Foreign demand also fails to provide tailwind for the Turkish economy. In the first nine months, Turkey’s exports declined almost 3%, while imports were down 6.5%. The foreign trade deficit stood at $42 billion, a 15% decrease from the same period last year, in which the low global energy and commodity prices were also influential. As of the end of September, the foreign trade deficit and the one-third decline in tourism revenues contributed to a renewed increase in Turkey’s current account deficit, which reached $32.4 billion on a 12-month basis.
This outlook indicates that the link between economic growth and foreign trade has further weakened, meaning that foreign demand is not stimulating growth. Ankara not only lacks a viable economic policy to reverse this trend, but also pursues an ill-conceived foreign policy route that causes significant losses in foreign markets.
The European Union’s share of Turkish exports remains the largest at 48.5%, but is stagnant. Trade with the EU could take a further hit from growing political tensions over Ankara’s affront to democracy. Market losses in the Middle East, meanwhile, continue to expand.
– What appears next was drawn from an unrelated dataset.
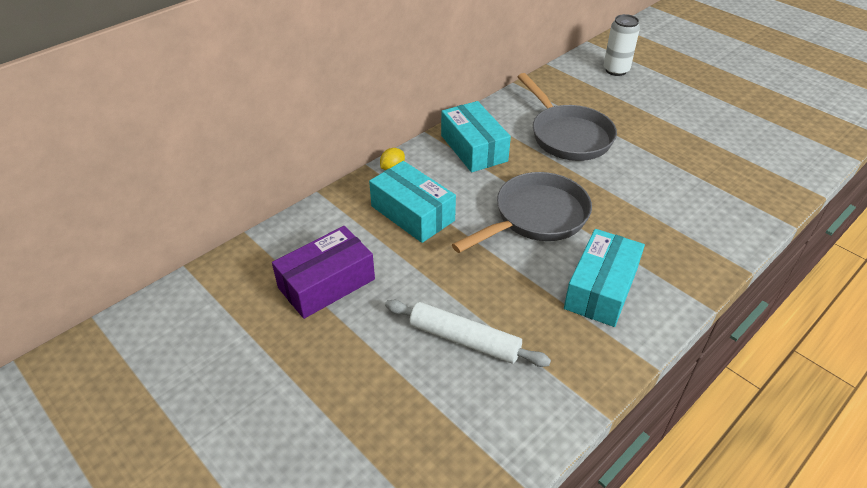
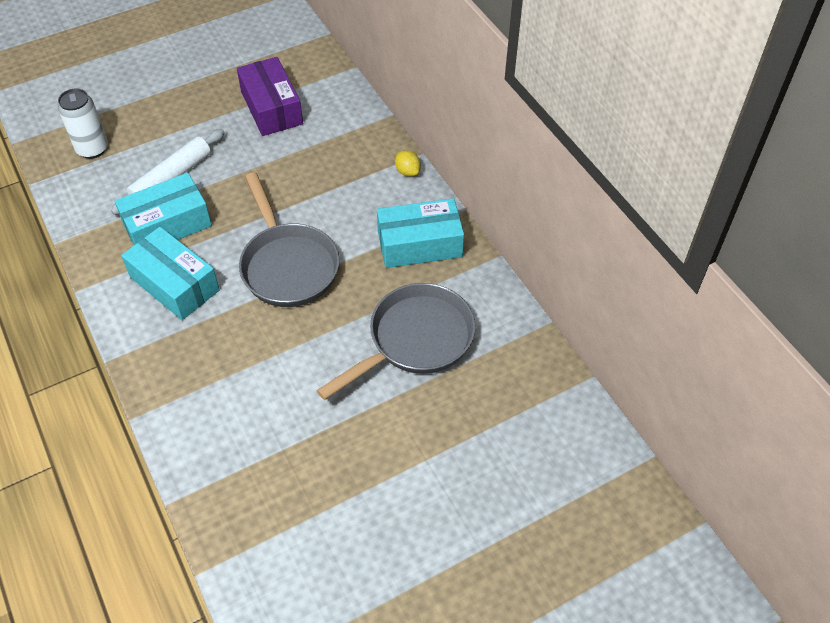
camera: 105 degrees right, 10 degrees up
(412, 213) = (333, 174): turquoise box -> turquoise box (167, 225)
(567, 135) = (415, 340): grey pan -> grey pan turned 150 degrees clockwise
(616, 70) = (556, 459): white can -> white can (92, 149)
In the first nine months, the share of Middle Eastern countries in Turkish exports fell from 22% to 21.3% as exports declined to some $22 billion, a 5.7% decrease from the same period last year.
The downturn observed in the third quarter continues in the fourth one, as October figures indicate.
The slowdown in the inflow of foreign capital — the result of Turkey’s climbing risk premium and downgraded credit ratings — and most recently, the fluctuations caused by the outcome of the US presidential elections, have proven debilitating. The most glaring evidence is the depreciation of the Turkish lira, which has plunged 10% against the dollar in November alone.
Now that the umbrella of growth is blown inside out, the headwinds threaten to jounce the base as well. An economic tremor is Ankara’s worst nightmare, especially now that a drive to install a presidential regime is afoot. Yet, the data shows the economy is on a contraction course, which, for the man in the street, will mean more unemployment, less prosperity and debt defaults. How the government will use public finances to prevent political blowbacks and whether its toolbox will be enough remains to be seen.